Wird das Haus verkauft, steht der Verkaufserlös grundsätzlich dem Eigentümer zu – nach Ablösung bestehender Verbindlichkeiten und Berücksichtigung der weiteren Kosten.
Ein möglicher Anspruch des anderen Ehepartners kann sich jedoch aus dem Zugewinnausgleich oder aus anderen rechtlichen Vereinbarungen ergeben.
Deshalb sollten Verkaufserlös und Zugewinnausgleich nicht miteinander verwechselt werden.
Was ist, wenn beide den Kredit unterschrieben haben?
Eine weitere häufige Konstellation: Nur einer steht im Grundbuch, aber beide Ehepartner haben den Immobilienkredit unterschrieben.
Dann muss zwischen Eigentum und Darlehensverpflichtung unterschieden werden.
Derjenige, der nicht im Grundbuch steht, wird durch die fehlende Eigentümerstellung nicht automatisch von einer bestehenden persönlichen Haftung gegenüber der Bank befreit.
Umgekehrt wird der alleinige Eigentümer nicht automatisch alleiniger Darlehensnehmer, nur weil er Eigentümer der Immobilie ist.

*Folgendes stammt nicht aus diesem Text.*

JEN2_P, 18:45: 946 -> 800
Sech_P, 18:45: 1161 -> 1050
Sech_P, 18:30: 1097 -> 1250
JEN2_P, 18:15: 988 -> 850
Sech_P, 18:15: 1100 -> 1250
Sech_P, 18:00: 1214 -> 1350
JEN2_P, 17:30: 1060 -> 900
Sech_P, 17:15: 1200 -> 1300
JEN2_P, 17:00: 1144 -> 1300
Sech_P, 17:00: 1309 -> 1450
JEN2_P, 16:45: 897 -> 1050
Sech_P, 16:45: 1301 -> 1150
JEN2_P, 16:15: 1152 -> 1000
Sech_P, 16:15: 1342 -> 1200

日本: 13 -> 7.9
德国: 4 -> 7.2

Wer im Grundbuch steht und wer den Kredit unterschrieben hat, sind zwei unterschiedliche Fragen.
Vor einem Verkauf sollte deshalb unbedingt geklärt werden, wer gegenüber der Bank welche Verpflichtungen hat.
Kann der Ehepartner den Verkauf verhindern?

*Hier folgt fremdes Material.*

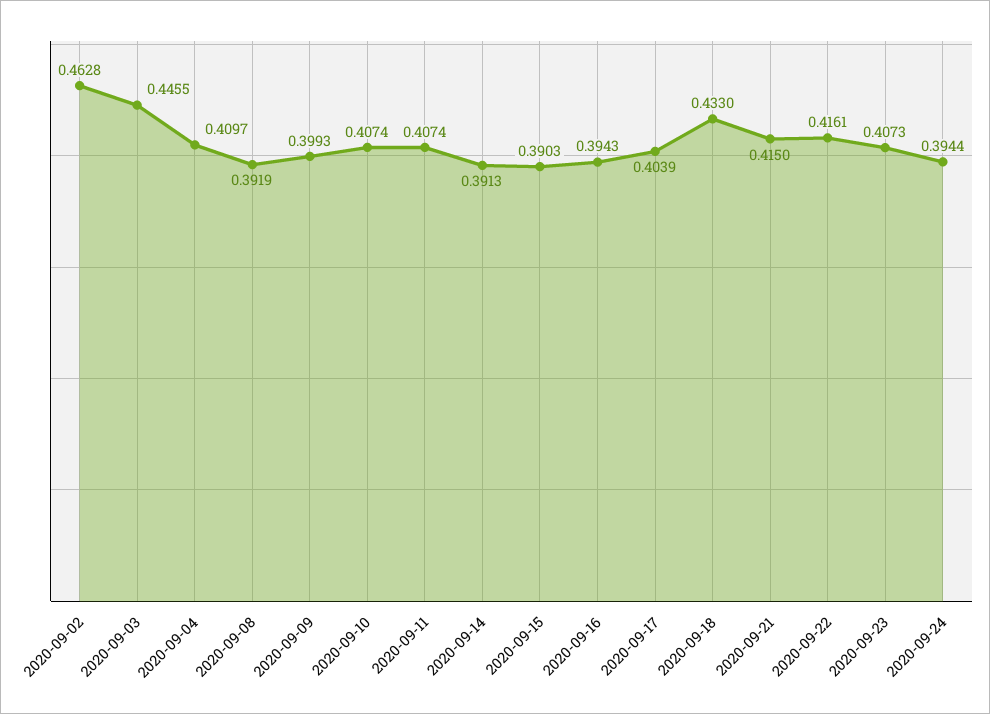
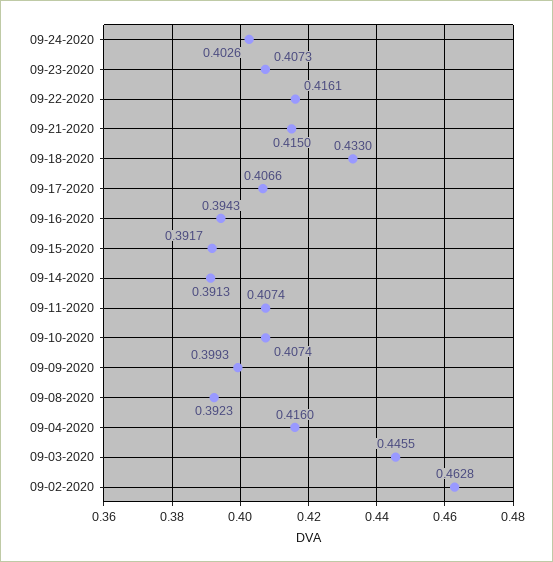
2020-09-04: 0.4097 -> 0.416
2020-09-08: 0.3919 -> 0.3923
2020-09-15: 0.3903 -> 0.3917
2020-09-17: 0.4039 -> 0.4066
2020-09-24: 0.3944 -> 0.4026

Steht nur ein Ehepartner im Grundbuch, ist grundsätzlich dieser Eigentümer und kann über die Immobilie verfügen.
Allerdings können sich aus der Ehe und insbesondere aus familienrechtlichen Regelungen besondere Einschränkungen oder Zustimmungsfragen ergeben. Unter bestimmten Voraussetzungen kann beispielsweise die Veräußerung des Vermögens im Ganzen beziehungsweise eines wesentlichen Teils des Vermögens relevant sein. § 1365 BGB – Verfügung über Vermögen im Ganzen
Bei einer konkreten Scheidungssituation sollte daher immer geprüft werden, ob besondere rechtliche Umstände vorliegen.

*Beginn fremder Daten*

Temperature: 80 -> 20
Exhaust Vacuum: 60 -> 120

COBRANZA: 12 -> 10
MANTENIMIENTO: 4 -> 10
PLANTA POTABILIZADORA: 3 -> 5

Und was passiert mit dem gemeinsamen Zuhause?
Auch wenn nur ein Ehepartner Eigentümer ist, kann die Wohnsituation während der Trennung gesondert zu beurteilen sein.
Gerade wenn minderjährige Kinder im Haushalt leben, können familienrechtliche Regelungen zur Nutzung der Ehewohnung eine Rolle spielen.
Eigentumsrecht und Wohnrecht sind deshalb ebenfalls nicht dasselbe.
Der nicht eingetragene Ehepartner kann unter Umständen weiterhin ein Nutzungsrecht haben, obwohl er nicht Eigentümer der Immobilie ist.
Was sollten Ehepaare bei einer Scheidung tun?
Bevor eine Immobilie verkauft oder einer der Ehepartner ausgezahlt wird, sollten mindestens diese Punkte geklärt werden:
- Wer ist Eigentümer?
- Wer hat den Immobilienkredit unterschrieben?
- Wie hoch ist die aktuelle Restschuld?
- Welchen aktuellen Marktwert hat die Immobilie?
- Welcher Güterstand besteht?
- Kommt ein Zugewinnausgleich in Betracht?
- Wer wohnt derzeit in der Immobilie?
- Soll verkauft, übernommen oder zunächst gemeinsam gehalten werden?
Gerade beim Immobilienwert lohnt sich eine unabhängige Bewertung. Eine realistische Einschätzung schafft eine gemeinsame Grundlage für die weiteren Gespräche und verhindert, dass die Diskussion über den Verkaufspreis ausschließlich auf subjektiven Vorstellungen basiert.